Ogni volta che avviene un incidente nell’ambito delle immersioni subacquee, è sempre più diffuso il convincimento che esista un vuoto normativo nella subacquea ricreativa. Insomma, non vi sia una legge ben precisa a cui fare riferimento.

Un quadro normativo, invece, anche se frammentato, esiste. Di questo si è parlato venerdì 29 novembre nella Sala blu dell’Acquario di Genova, dove si è svolto il seminario “Diritto, ambiente, subacquea e sicurezza” organizzato dal Distretto Ligure della subacquea della Regione Liguria e dalla Capitaneria di Porto di Genova.

Durante i lavori è emerso che, effettivamente, manca una legge nazionale che regolamenti organicamente e compiutamente la subacquea ricreativa. L’attività subacquea sportiva oggi è disciplinata dai principi generali contenuti nel Codice civile e nel Codice penale, ma anche in altre importanti disposizioni normative (D.Lgs. n. 206 del 2005 cd. “Codice del consumo”, la Legge n. 81/2008 sulla sicurezza nei luoghi di lavoro), oltre a norme tecniche ISO, UNI EN che svolgono un ruolo fondamentale in sede di processo.

Il seminario, oltre ad illustrare il quadro normativo generale agli operatori del settore, in modo da poter sensibilizzare l’utenza, ha fornito ai partecipanti uno spunto di riflessione per una subacquea ricreativa responsabile, consapevole e sicura.

Al seminario sono intervenuti relatori medici di fama internazionale, come il dottor Claudio Spena, direttore della camera iperbarica dell’ospedale San Martino di Genova, che ha evidenziato l’importanza delle visite mediche prima delle immersioni subacquee e il dottor Pasquale Longobardi, direttore del centro iperbarico di Ravenna, che ha illustrato le procedure corrette da seguire, dal luogo dell’incidente subacqueo fino all’arrivo in camera iperbarica.

Un sommozzatore della Guardia Costiera

Un sommozzatore della Guardia Costiera

Thomas Guy di DanEurope ha invece presentato un quadro normativo sulla gestione delle bombole di ossigeno medicale, mentre il capitano di corvetta Cosima Capone, psicologa della Marina Militare, ha spiegato la soggettività nell’approccio alla sicurezza.
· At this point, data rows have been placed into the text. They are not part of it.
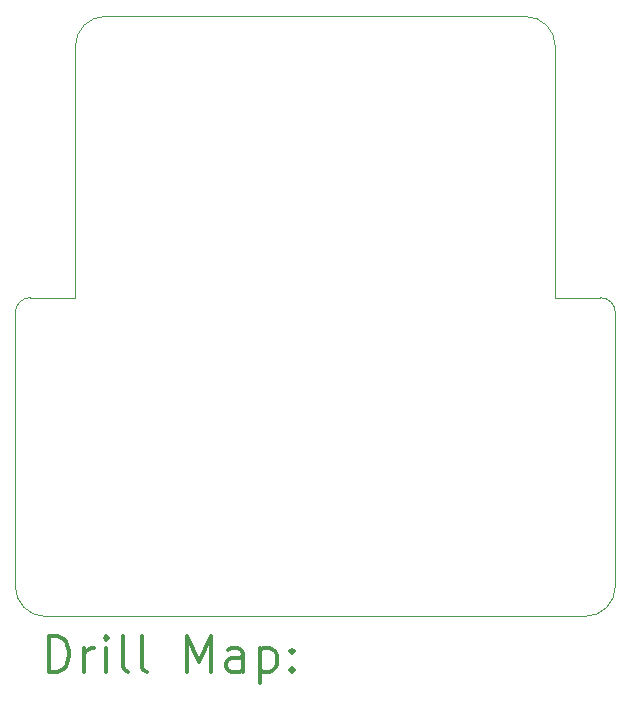
<source format=gbr>
%FSLAX45Y45*%
G04 Gerber Fmt 4.5, Leading zero omitted, Abs format (unit mm)*
G04 Created by KiCad (PCBNEW (5.1.9)-1) date 2021-04-18 01:51:20*
%MOMM*%
%LPD*%
G01*
G04 APERTURE LIST*
%TA.AperFunction,Profile*%
%ADD10C,0.050000*%
%TD*%
%ADD11C,0.200000*%
%ADD12C,0.300000*%
G04 APERTURE END LIST*
D10*
X12954000Y-7842250D02*
X12954000Y-10160000D01*
X8382000Y-7715250D02*
X8382000Y-5588000D01*
X12700000Y-10414000D02*
X8128000Y-10414000D01*
X12827000Y-7715250D02*
G75*
G02*
X12954000Y-7842250I0J-127000D01*
G01*
X8382000Y-5588000D02*
G75*
G02*
X8636000Y-5334000I254000J0D01*
G01*
X12446000Y-5588000D02*
X12446000Y-7715250D01*
X7874000Y-10160000D02*
X7874000Y-7842250D01*
X12192000Y-5334000D02*
G75*
G02*
X12446000Y-5588000I0J-254000D01*
G01*
X8001000Y-7715250D02*
X8382000Y-7715250D01*
X8128000Y-10414000D02*
G75*
G02*
X7874000Y-10160000I0J254000D01*
G01*
X12446000Y-7715250D02*
X12827000Y-7715250D01*
X7874000Y-7842250D02*
G75*
G02*
X8001000Y-7715250I127000J0D01*
G01*
X8636000Y-5334000D02*
X12192000Y-5334000D01*
X12954000Y-10160000D02*
G75*
G02*
X12700000Y-10414000I-254000J0D01*
G01*
D11*
D12*
X8157928Y-10882214D02*
X8157928Y-10582214D01*
X8229357Y-10582214D01*
X8272214Y-10596500D01*
X8300786Y-10625072D01*
X8315071Y-10653643D01*
X8329357Y-10710786D01*
X8329357Y-10753643D01*
X8315071Y-10810786D01*
X8300786Y-10839357D01*
X8272214Y-10867929D01*
X8229357Y-10882214D01*
X8157928Y-10882214D01*
X8457929Y-10882214D02*
X8457929Y-10682214D01*
X8457929Y-10739357D02*
X8472214Y-10710786D01*
X8486500Y-10696500D01*
X8515071Y-10682214D01*
X8543643Y-10682214D01*
X8643643Y-10882214D02*
X8643643Y-10682214D01*
X8643643Y-10582214D02*
X8629357Y-10596500D01*
X8643643Y-10610786D01*
X8657929Y-10596500D01*
X8643643Y-10582214D01*
X8643643Y-10610786D01*
X8829357Y-10882214D02*
X8800786Y-10867929D01*
X8786500Y-10839357D01*
X8786500Y-10582214D01*
X8986500Y-10882214D02*
X8957929Y-10867929D01*
X8943643Y-10839357D01*
X8943643Y-10582214D01*
X9329357Y-10882214D02*
X9329357Y-10582214D01*
X9429357Y-10796500D01*
X9529357Y-10582214D01*
X9529357Y-10882214D01*
X9800786Y-10882214D02*
X9800786Y-10725072D01*
X9786500Y-10696500D01*
X9757929Y-10682214D01*
X9700786Y-10682214D01*
X9672214Y-10696500D01*
X9800786Y-10867929D02*
X9772214Y-10882214D01*
X9700786Y-10882214D01*
X9672214Y-10867929D01*
X9657929Y-10839357D01*
X9657929Y-10810786D01*
X9672214Y-10782214D01*
X9700786Y-10767929D01*
X9772214Y-10767929D01*
X9800786Y-10753643D01*
X9943643Y-10682214D02*
X9943643Y-10982214D01*
X9943643Y-10696500D02*
X9972214Y-10682214D01*
X10029357Y-10682214D01*
X10057929Y-10696500D01*
X10072214Y-10710786D01*
X10086500Y-10739357D01*
X10086500Y-10825072D01*
X10072214Y-10853643D01*
X10057929Y-10867929D01*
X10029357Y-10882214D01*
X9972214Y-10882214D01*
X9943643Y-10867929D01*
X10215071Y-10853643D02*
X10229357Y-10867929D01*
X10215071Y-10882214D01*
X10200786Y-10867929D01*
X10215071Y-10853643D01*
X10215071Y-10882214D01*
X10215071Y-10696500D02*
X10229357Y-10710786D01*
X10215071Y-10725072D01*
X10200786Y-10710786D01*
X10215071Y-10696500D01*
X10215071Y-10725072D01*
M02*

</source>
Importanti e costruttivi sono stati i contributi del capitano di fregata Giampaolo Trucco, palombaro della Marina Militare, che ha parlato del mondo delle immersioni militari.

L’ingegner Giovanni Cozzi di Adisub ha spiegato invece le norme tecniche che regolamentano le immersioni ricreative e Luisa Cavallo, dirigente della Polizia di Stato, ha parlato dell’aspetto penale nell’incidente subacqueo. L’intervento dell’avvocato Thomas Tiefenbrunner si è concentrato sul quadro normativo completo dell’ordinamento nazionale sulle norme che regolamentano le immersioni subacquee. Infine Simone Bava, direttore dell’Area marina protetta di Bergeggi, ha trattato degli aspetti normativi a tutela delle Aree marine protette.

Al seminario hanno partecipato circa 150 persone, tra subacquei e specialisti del settore. La spiccata professionalità dei relatori e gli argomenti trattati hanno, peraltro, catturato l’interesse dell’Ordine degli Avvocati di Genova e della ASL4 di Rapallo che, per l’evento, hanno riconosciuto crediti formativi per gli specialisti di settore, così attirando anche avvocati e specialisti da Milano e Torino.